● **Data excerpts**
________________

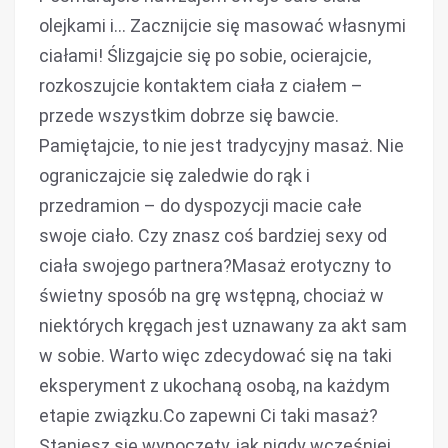
olejkami i… Zacznijcie się masować własnymi
ciałami! Ślizgajcie się po sobie, ocierajcie,
rozkoszujcie kontaktem ciała z ciałem –
przede wszystkim dobrze się bawcie.
Pamiętajcie, to nie jest tradycyjny masaż. Nie
ograniczajcie się zaledwie do rąk i
przedramion – do dyspozycji macie całe
swoje ciało. Czy znasz coś bardziej sexy od
ciała swojego partnera?Masaż erotyczny to
świetny sposób na grę wstępną, chociaż w
niektórych kręgach jest uznawany za akt sam
w sobie. Warto więc zdecydować się na taki
eksperyment z ukochaną osobą, na każdym
etapie związku.Co zapewni Ci taki masaż?
Staniesz się wypoczęty, jak nigdy wcześniej.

________________

● **Your task**
Every line above from the line with "ciałami! Ślizgajcie się" to the line with "w sobie. Warto więc zdecydować się na taki", inclusive, must be returned exactly; no other line belongs in the reply.

● **Your response**
ciałami! Ślizgajcie się po sobie, ocierajcie,
rozkoszujcie kontaktem ciała z ciałem –
przede wszystkim dobrze się bawcie.
Pamiętajcie, to nie jest tradycyjny masaż. Nie
ograniczajcie się zaledwie do rąk i
przedramion – do dyspozycji macie całe
swoje ciało. Czy znasz coś bardziej sexy od
ciała swojego partnera?Masaż erotyczny to
świetny sposób na grę wstępną, chociaż w
niektórych kręgach jest uznawany za akt sam
w sobie. Warto więc zdecydować się na taki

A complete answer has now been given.